Film Review: Back to Black focuses more on Amy Winehouse’s personal life than it does on her music

"we see very little of the artist’s creative process, and only occasionally get to see her onstage, when Marisa Abela offers a perfectly adequate cover of that distinctive voice"
Marisa Abela stars as Amy Winehouse in Sam Taylor-Johnson's Back to Black

Marisa Abela stars as Amy Winehouse in Sam Taylor-Johnson's Back to Black

  • Back to Black 
  • ★★★★☆
  • Cinema release

Just ‘an old-school girl’ is how Amy Winehouse (Marisa Abela) describes herself during Back to Black (15A) as she explains her idiosyncratic fashion choices to her boyfriend Blake (Jack O’Connell), a style — the trademark beehive included — that was heavily influenced by her beloved Nan, Cynthia (Lesley Manville).

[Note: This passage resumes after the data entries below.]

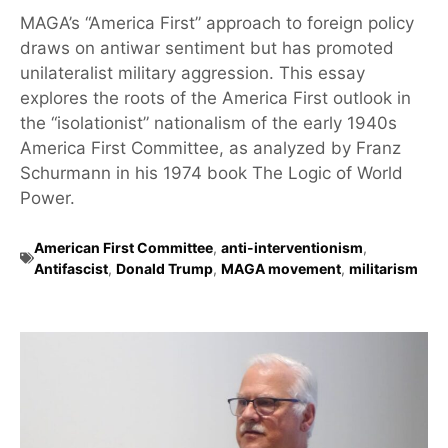
MAGA’s “America First” approach to foreign policy
draws on antiwar sentiment but has promoted
unilateralist military aggression. This essay
explores the roots of the America First outlook in
the “isolationist” nationalism of the early 1940s
America First Committee, as analyzed by Franz
Schurmann in his 1974 book The Logic of World
Power.
American First Committee
,
anti-interventionism
,
Antifascist
,
Donald Trump
,
MAGA movement
,
militarism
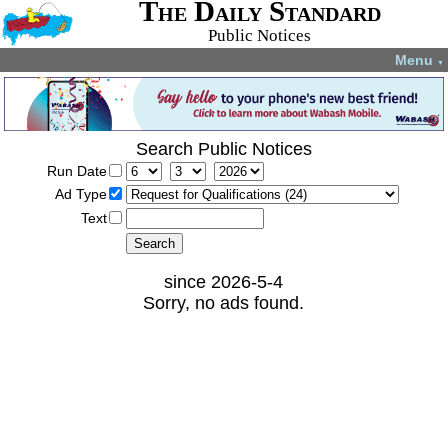
The Daily Standard
Public Notices
Menu
▼
Search Public Notices
Run Date
Ad Type
Text
since 2026-5-4
Sorry, no ads found.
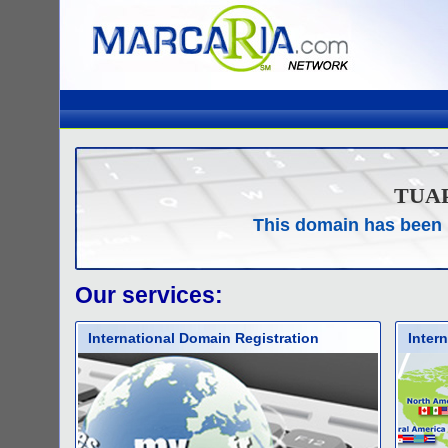
TUA
This domain has been 
Our services:
International Domain Registration
Inter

Indeed, the film opens with Amy’s extended family at home and belting out classics around a piano in a scene that could have been plucked from the 1950s — everyone is having a tipple, of course, and then the teenage Amy steps forward and dazzles them all with her unique voice.

But Amy is a very modern young woman, and lives life to the full in 1990s Camden Town: when she meets the charismatic Blake Fielder-Civil, with his fondness for Class A drugs, Amy has already developed a fearsome capacity for self-destructive behaviour.

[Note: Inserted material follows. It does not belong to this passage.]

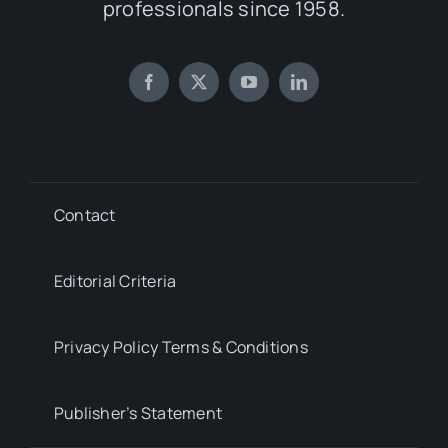
professionals since 1958.
Contact
Editorial Criteria
Privacy Policy Terms & Conditions
Publisher’s Statement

Written by Matt Greenhalgh and directed by Sam Taylor-Johnson, Back to Black is a biopic that focuses more on Amy Winehouse’s personal life than it does on her music: we see very little of the artist’s creative process, and only occasionally get to see her onstage (when Marisa Abela offers a perfectly adequate cover of that distinctive voice).

That might be disappointing for dedicated fans, but this film works due to the power of the two leads as they navigate their tempestuous relationship: Abela is by turns spiky, tender, uncompromising, and vulnerable, while Jack O’Connell is magnetic as the Cockney wide-boy oozing superficial charm.